Cette mobilisation est à la hauteur du sentiment de trahison qui a été ressenti par tous les cinéastes à la lecture du projet de mandat de négociation mis sur la table par la Commission européenne et qui fait de la culture, de notre culture européenne une simple monnaie d’échange dans des discussions commerciales.

Ce président de la Commission qui aime se dire l’ami des artistes, est bien le même que celui qui a décidé de sacrifier la diversité culturelle au nom de prétendus intérêts commerciaux. C’est malheureusement plus sûrement le sien et les intérêts de sa carrière future qu’il entend protéger en recueillant les fruits d’un accord commercial avec les Etats-Unis.

20 ans après la reconnaissance de l’exception culturelle à l’occasion des accords du GATS, 6 ans après la ratification par l’Union européenne de la Convention de l’UNESCO sur la protection et la promotion de la diversité des expressions culturelles, nous n’imaginions pas que la Commission européenne renierait tous ses engagements et renoncerait à défendre le droit pour chaque peuple du continent européen de pouvoir soutenir sa création.

Quelle déception ! Il n’y a pourtant ni surprise ni naïveté de notre part face à une Commission qui s’ingénie à détruire, depuis plusieurs années, beaucoup des dispositifs qui permettent à la culture européenne d’être ce qu’elle est, diverse, dynamique et ambitieuse.

M. Barroso se plait à nous voir comme de grands enfants, encore bercés d’illusions ou de romantisme, qui n’avons pas compris tout le bien qu’il nous voulait. Il a bien tort car soyons clair, cet homme hier ne nous a pas convaincus. Il nous a même inquiétés, il nous a déçus. Mais, il nous a renforcés dans nos convictions de ne jamais céder dans la défense de l’exception culturelle, mieux, dans la défense de l’Europe.

C’est un homme tendu et sans ressort que nous avons vus hier, débitant le discours prémâché que ses équipes rabâchent maintenant depuis des semaines.
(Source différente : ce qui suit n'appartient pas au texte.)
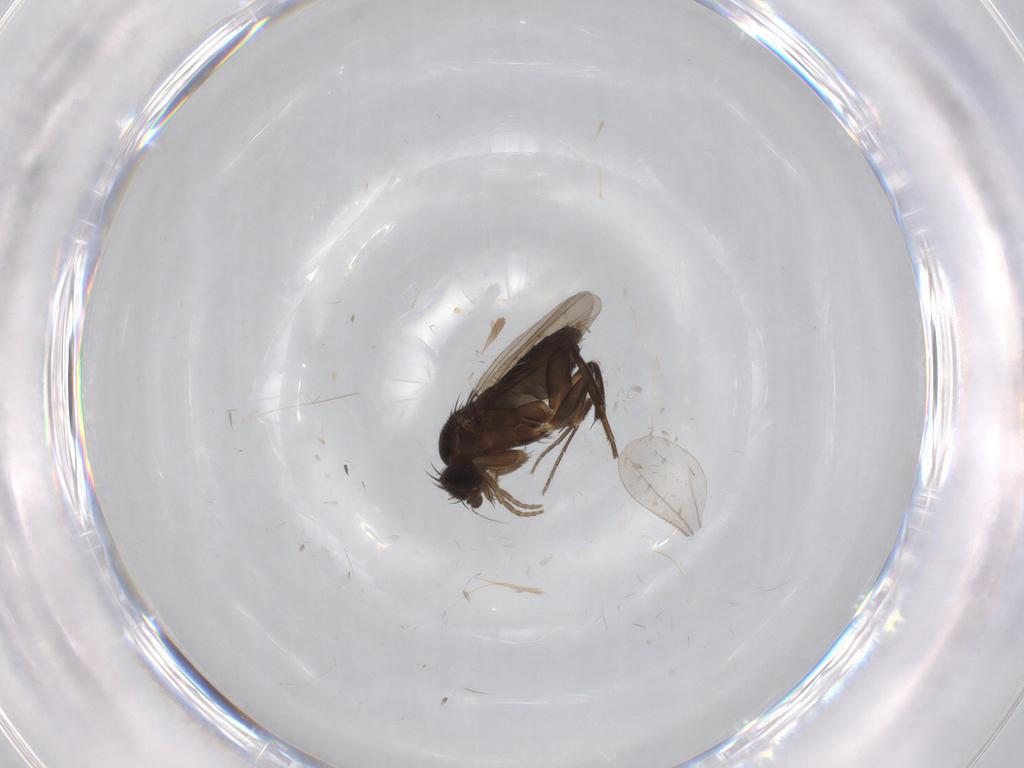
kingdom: Animalia
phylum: Arthropoda
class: Insecta
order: Diptera
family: Phoridae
Les contre-vérités ont succédé aux approximations, quand ils ne laissaient pas la place à de coupables silences.

On nous propose des lignes rouges pour défendre coûte que coûte l’exception culturelle ? C’est plutôt la Commission qui réinvente là des lignes Maginot qui ne garantissent aucunement la possibilité de conserver le droit de défendre la culture à l’ère numérique. Car ces lignes rouges n’ont pour vocation qu’à figer l’existant et qu’à envisager un avenir incertain, qui devra de surcroît être soumis à une négociation âpre avec les américains.

On nous promet, la main sur le cœur, de ne pas négocier l’exception culturelle mais on refuse d’exclure l’audiovisuel du mandat des négociations. Pour quel motif ? Car le mandat doit être le plus large possible et ne rien exclure, nous dit-on. Et pourtant, les américains ont d’ores et déjà fait savoir qu’ils comptaient exclure des secteurs stratégiques pour eux, le secteur bancaire en particulier ! Nous nous interdirions donc de défendre la culture mais ne verrions aucun inconvénient à ce que les américains protègent leurs banques. Avec de tels négociateurs, nous pouvons craindre le pire !
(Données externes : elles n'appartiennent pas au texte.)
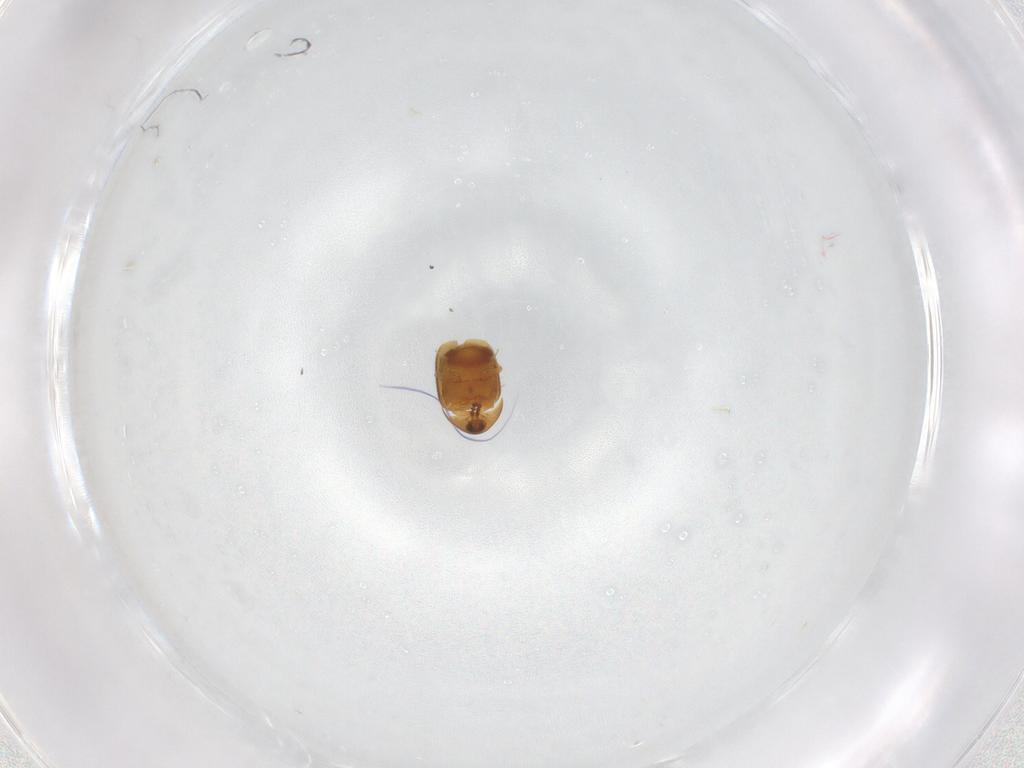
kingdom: Animalia
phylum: Arthropoda
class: Insecta
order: Coleoptera
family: Corylophidae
On nous annonce qu’il y aurait des intérêts offensifs dans l’audiovisuel. On nous dit même qu’ils sont nombreux. Mais, lesquels ? Mis à part une règle sur la propriété des médias, identique en Europe par ailleurs, il n’y en a pas. Aucune.

La vacuité des arguments défendus par la Commission n’est sans doute rien au regard de l’exercice de communication malhonnête auquel s’est livré le Président Barroso à l’issue de la réunion. Car cet homme n’a pas hésité à publier un communiqué se félicitant d’avoir rassuré les cinéastes alors même qu’il déclarait quelques minutes avant, devant les caméras, qu’il n’avait sans doute pas réussi à nous convaincre.
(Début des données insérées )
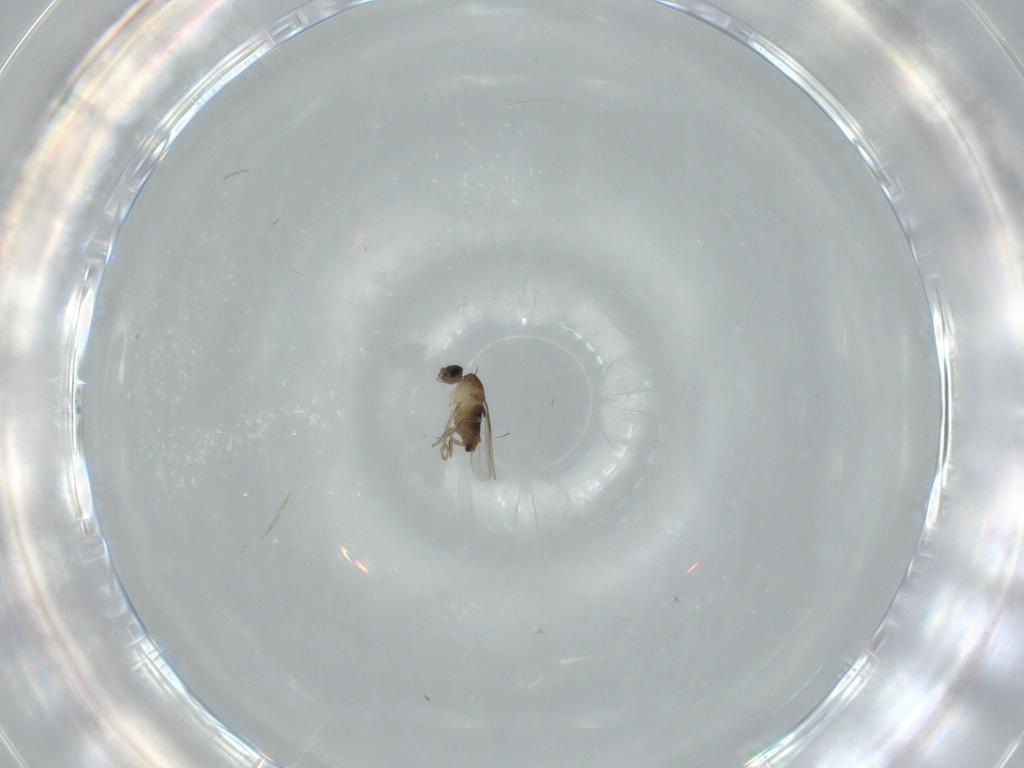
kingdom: Animalia
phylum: Arthropoda
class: Insecta
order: Diptera
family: Phoridae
Cette manœuvre misérable n’honore pas un homme dont on pouvait attendre une hauteur de vue et un sens de l’intérêt général desquels il s’est définitivement éloigné.

Au final, il a méprisé hier la délégation de cinéastes dont nous faisions partie et qui étaient les porte-parole d’une Europe fière de sa culture et de son identité et confiante dans sa capacité à soutenir sa création à l’ère numérique.

Il a méprisé le Parlement européen, la seule instance européenne démocratique élue, qui a adopté il y a 15 jours à une majorité écrasante une résolution demandant l’exclusion des services audiovisuels et cinématographiques du mandat de négociation. Nous y avons rencontré hier des femmes et des hommes formidables, des militants de la diversité culturelle qui sont indignés par cette bureaucratie bruxelloise sourde et aveugle.

Il méprise aussi l’avenir et l’insulte même. Nous sommes des européens convaincus. Mais, nous voulons une Europe qui prépare le futur, qui construit cette diversité culturelle numérique si nécessaire. Il n’y a pas de raison que les géants du Net, souvent américains et toujours experts en matière d’optimisation fiscale sur le territoire européen, s’exonèrent éternellement de toute obligation à l’égard de la création, de sa diffusion et de son financement. Rien ne justifie que l’Europe devienne un robinet pour écouler les seuls stocks d’œuvres américaines. Nous aimons évidemment le cinéma américain. Il a produit des chefs d’œuvres inoubliables et continue à inventer, à émouvoir, à enrichir le cinéma mondial. Mais, nous voulons aussi que le cinéma européen, africain, asiatique continuent à s’épanouir.

M. Barroso n’en a cure. Alors, nous nous retournons aujourd’hui vers les Etats-Membres de l’Union qui auront la lourde responsabilité, le 14 juin, de dire si oui ou non cette Europe est encore capable de dignité et d’ambition.